=== EXCERPT TO READ ===
Even after hundreds of skydives and base jumps, Steph Davis says, stepping to the edge of that cliff still brings up a bubble of fear. But she’s spent her life pushing the line for fear that holds you back and the freedom that lies beyond it. So despite that fear — or perhaps because it’s still there to study and explore — she base jumps off that cliff, stepping into the abyss with a single parachute she packed herself and no back-up determined to take freedom over fear.

“I think love and fear are the strongest emotions, but the thing about fear is it can just stop you from doing the things you want to do because there’s just such a strong instinct to avoid fear that a lot of times we’ll make decisions based on that instinct or feeling, but then in the long run we look and we see we’re limiting our freedom more and more,” she says. “So for that reason I’ve always been really interested in fear.”
=== MATERIAL PROVIDED ===
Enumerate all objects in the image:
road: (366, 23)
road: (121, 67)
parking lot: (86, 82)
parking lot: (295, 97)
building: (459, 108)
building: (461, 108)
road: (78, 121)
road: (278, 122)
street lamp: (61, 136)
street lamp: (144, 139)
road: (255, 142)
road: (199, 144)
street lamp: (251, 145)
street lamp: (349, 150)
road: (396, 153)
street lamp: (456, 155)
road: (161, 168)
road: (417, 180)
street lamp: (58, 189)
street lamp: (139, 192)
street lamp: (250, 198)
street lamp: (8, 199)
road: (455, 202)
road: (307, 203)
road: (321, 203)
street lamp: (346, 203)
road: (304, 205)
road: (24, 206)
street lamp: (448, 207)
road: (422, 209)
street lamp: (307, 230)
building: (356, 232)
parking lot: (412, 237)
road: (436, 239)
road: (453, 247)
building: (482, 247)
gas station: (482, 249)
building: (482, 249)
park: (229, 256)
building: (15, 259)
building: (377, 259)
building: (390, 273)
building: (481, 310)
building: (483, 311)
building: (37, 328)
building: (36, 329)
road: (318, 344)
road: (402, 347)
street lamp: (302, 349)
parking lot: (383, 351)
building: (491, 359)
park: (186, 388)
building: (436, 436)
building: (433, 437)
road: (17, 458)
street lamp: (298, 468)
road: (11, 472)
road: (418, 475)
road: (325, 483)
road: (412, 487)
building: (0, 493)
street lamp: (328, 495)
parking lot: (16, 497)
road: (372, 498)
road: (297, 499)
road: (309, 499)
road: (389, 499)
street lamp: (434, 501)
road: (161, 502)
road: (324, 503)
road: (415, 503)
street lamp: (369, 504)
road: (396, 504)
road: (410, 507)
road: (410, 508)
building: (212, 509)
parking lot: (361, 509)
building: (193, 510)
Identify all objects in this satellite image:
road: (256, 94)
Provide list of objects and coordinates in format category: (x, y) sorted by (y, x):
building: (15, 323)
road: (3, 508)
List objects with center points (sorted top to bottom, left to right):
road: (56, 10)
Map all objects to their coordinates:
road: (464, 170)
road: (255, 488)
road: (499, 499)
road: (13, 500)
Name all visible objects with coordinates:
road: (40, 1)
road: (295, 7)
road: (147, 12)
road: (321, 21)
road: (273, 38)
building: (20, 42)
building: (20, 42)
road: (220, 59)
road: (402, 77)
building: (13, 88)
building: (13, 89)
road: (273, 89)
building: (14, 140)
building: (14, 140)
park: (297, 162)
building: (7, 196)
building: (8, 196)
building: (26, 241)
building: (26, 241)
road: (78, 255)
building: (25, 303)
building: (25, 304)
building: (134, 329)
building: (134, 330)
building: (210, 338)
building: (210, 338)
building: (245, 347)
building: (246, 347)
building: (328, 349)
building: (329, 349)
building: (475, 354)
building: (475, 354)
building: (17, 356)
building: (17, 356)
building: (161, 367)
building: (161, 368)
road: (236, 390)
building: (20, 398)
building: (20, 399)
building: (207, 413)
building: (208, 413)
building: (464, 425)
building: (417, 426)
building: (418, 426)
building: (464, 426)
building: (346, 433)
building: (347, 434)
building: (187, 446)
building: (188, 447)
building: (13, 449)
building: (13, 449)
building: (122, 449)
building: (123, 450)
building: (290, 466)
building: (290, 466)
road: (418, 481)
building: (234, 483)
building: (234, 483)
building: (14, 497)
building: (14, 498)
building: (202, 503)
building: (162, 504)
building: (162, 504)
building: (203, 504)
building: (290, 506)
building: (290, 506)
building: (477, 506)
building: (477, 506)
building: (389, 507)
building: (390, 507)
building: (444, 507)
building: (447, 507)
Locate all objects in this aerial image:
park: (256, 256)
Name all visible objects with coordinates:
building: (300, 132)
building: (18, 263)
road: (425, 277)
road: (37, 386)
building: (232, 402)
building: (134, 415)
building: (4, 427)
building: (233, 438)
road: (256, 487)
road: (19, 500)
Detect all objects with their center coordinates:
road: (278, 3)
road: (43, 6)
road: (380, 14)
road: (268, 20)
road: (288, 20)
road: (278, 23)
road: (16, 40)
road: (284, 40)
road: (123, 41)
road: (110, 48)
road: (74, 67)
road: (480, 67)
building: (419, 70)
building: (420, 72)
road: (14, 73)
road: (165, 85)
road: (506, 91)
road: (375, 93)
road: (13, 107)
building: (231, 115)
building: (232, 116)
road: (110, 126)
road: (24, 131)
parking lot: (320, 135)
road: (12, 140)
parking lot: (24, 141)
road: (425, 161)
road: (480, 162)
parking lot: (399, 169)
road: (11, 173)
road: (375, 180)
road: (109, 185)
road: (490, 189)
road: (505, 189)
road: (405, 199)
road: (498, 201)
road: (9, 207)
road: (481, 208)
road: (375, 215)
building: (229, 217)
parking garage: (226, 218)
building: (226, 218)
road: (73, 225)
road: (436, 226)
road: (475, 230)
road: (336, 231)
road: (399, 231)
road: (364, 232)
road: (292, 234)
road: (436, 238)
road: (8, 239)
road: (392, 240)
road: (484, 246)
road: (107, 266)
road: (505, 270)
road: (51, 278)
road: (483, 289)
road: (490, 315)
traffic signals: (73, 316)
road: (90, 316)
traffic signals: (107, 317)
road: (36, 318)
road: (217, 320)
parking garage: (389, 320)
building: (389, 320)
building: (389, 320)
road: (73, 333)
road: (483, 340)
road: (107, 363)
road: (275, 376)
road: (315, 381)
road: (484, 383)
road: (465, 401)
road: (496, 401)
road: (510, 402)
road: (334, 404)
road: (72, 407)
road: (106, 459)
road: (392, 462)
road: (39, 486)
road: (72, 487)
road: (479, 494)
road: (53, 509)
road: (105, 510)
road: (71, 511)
===
• [PROBLEMS TO WORK ON]:
1) According to the passage on Steph Davis, which two emotions does she consider the strongest?
2) Quote the entries word for word, from their first line through the line containing "gas station: (482, 249)", with both of those lines included.

• [FINAL ANSWERS]:
1) Love and fear.

2)
Enumerate all objects in the image:
road: (366, 23)
road: (121, 67)
parking lot: (86, 82)
parking lot: (295, 97)
building: (459, 108)
building: (461, 108)
road: (78, 121)
road: (278, 122)
street lamp: (61, 136)
street lamp: (144, 139)
road: (255, 142)
road: (199, 144)
street lamp: (251, 145)
street lamp: (349, 150)
road: (396, 153)
street lamp: (456, 155)
road: (161, 168)
road: (417, 180)
street lamp: (58, 189)
street lamp: (139, 192)
street lamp: (250, 198)
street lamp: (8, 199)
road: (455, 202)
road: (307, 203)
road: (321, 203)
street lamp: (346, 203)
road: (304, 205)
road: (24, 206)
street lamp: (448, 207)
road: (422, 209)
street lamp: (307, 230)
building: (356, 232)
parking lot: (412, 237)
road: (436, 239)
road: (453, 247)
building: (482, 247)
gas station: (482, 249)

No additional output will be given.